The request:
Turn the lines of the records below into a numbered list, leaving out the blank lines.

(Part of a data file)

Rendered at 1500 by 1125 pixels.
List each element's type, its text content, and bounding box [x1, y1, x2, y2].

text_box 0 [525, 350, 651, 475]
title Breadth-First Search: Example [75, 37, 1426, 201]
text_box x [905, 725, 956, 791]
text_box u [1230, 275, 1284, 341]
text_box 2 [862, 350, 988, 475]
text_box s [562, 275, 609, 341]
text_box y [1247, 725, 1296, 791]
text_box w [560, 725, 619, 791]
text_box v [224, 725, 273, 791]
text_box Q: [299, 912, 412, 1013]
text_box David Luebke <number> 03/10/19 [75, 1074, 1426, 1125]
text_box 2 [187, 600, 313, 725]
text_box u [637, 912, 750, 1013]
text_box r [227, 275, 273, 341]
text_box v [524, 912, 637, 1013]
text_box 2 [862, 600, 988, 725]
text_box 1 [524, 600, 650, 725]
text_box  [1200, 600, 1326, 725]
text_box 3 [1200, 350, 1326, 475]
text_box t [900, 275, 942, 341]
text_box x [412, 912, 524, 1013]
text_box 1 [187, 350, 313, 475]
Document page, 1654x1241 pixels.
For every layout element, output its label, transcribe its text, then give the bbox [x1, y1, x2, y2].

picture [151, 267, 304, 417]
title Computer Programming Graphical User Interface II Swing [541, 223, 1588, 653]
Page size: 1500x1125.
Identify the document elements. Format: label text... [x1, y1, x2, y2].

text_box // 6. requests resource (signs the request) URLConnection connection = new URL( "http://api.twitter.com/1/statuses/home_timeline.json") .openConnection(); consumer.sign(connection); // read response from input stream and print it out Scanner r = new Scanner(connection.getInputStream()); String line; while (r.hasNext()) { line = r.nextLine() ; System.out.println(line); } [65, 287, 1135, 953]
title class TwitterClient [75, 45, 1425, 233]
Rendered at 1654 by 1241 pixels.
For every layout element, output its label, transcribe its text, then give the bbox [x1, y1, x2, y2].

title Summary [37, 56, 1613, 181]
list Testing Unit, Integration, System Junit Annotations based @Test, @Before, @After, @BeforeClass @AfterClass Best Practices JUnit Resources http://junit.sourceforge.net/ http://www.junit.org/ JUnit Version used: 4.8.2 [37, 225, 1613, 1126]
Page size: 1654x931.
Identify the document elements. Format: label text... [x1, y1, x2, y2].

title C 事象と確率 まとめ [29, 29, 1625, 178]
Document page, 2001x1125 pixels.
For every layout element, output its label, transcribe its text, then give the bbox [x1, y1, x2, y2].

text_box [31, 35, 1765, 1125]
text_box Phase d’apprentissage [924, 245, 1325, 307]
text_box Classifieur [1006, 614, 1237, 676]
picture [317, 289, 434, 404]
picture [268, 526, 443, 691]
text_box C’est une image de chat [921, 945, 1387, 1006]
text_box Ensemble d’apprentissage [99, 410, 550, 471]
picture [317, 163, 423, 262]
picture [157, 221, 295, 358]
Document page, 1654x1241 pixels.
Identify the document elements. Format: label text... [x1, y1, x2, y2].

In response:
1. Rendered at 1500 by 1125 pixels.
2. List each element's type, its text content, and bounding box [x1, y1, x2, y2].
3. text_box 0 [525, 350, 651, 475]
4. title Breadth-First Search: Example [75, 37, 1426, 201]
5. text_box x [905, 725, 956, 791]
6. text_box u [1230, 275, 1284, 341]
7. text_box 2 [862, 350, 988, 475]
8. text_box s [562, 275, 609, 341]
9. text_box y [1247, 725, 1296, 791]
10. text_box w [560, 725, 619, 791]
11. text_box v [224, 725, 273, 791]
12. text_box Q: [299, 912, 412, 1013]
13. text_box David Luebke <number> 03/10/19 [75, 1074, 1426, 1125]
14. text_box 2 [187, 600, 313, 725]
15. text_box u [637, 912, 750, 1013]
16. text_box r [227, 275, 273, 341]
17. text_box v [524, 912, 637, 1013]
18. text_box 2 [862, 600, 988, 725]
19. text_box 1 [524, 600, 650, 725]
20. text_box  [1200, 600, 1326, 725]
21. text_box 3 [1200, 350, 1326, 475]
22. text_box t [900, 275, 942, 341]
23. text_box x [412, 912, 524, 1013]
24. text_box 1 [187, 350, 313, 475]
25. Document page, 1654x1241 pixels.
26. For every layout element, output its label, transcribe its text, then give the bbox [x1, y1, x2, y2].
27. picture [151, 267, 304, 417]
28. title Computer Programming Graphical User Interface II Swing [541, 223, 1588, 653]
29. Page size: 1500x1125.
30. Identify the document elements. Format: label text... [x1, y1, x2, y2].
31. text_box // 6. requests resource (signs the request) URLConnection connection = new URL( "http://api.twitter.com/1/statuses/home_timeline.json") .openConnection(); consumer.sign(connection); // read response from input stream and print it out Scanner r = new Scanner(connection.getInputStream()); String line; while (r.hasNext()) { line = r.nextLine() ; System.out.println(line); } [65, 287, 1135, 953]
32. title class TwitterClient [75, 45, 1425, 233]
33. Rendered at 1654 by 1241 pixels.
34. For every layout element, output its label, transcribe its text, then give the bbox [x1, y1, x2, y2].
35. title Summary [37, 56, 1613, 181]
36. list Testing Unit, Integration, System Junit Annotations based @Test, @Before, @After, @BeforeClass @AfterClass Best Practices JUnit Resources http://junit.sourceforge.net/ http://www.junit.org/ JUnit Version used: 4.8.2 [37, 225, 1613, 1126]
37. Page size: 1654x931.
38. Identify the document elements. Format: label text... [x1, y1, x2, y2].
39. title C 事象と確率 まとめ [29, 29, 1625, 178]
40. Document page, 2001x1125 pixels.
41. For every layout element, output its label, transcribe its text, then give the bbox [x1, y1, x2, y2].
42. text_box [31, 35, 1765, 1125]
43. text_box Phase d’apprentissage [924, 245, 1325, 307]
44. text_box Classifieur [1006, 614, 1237, 676]
45. picture [317, 289, 434, 404]
46. picture [268, 526, 443, 691]
47. text_box C’est une image de chat [921, 945, 1387, 1006]
48. text_box Ensemble d’apprentissage [99, 410, 550, 471]
49. picture [317, 163, 423, 262]
50. picture [157, 221, 295, 358]
51. Document page, 1654x1241 pixels.
52. Identify the document elements. Format: label text... [x1, y1, x2, y2].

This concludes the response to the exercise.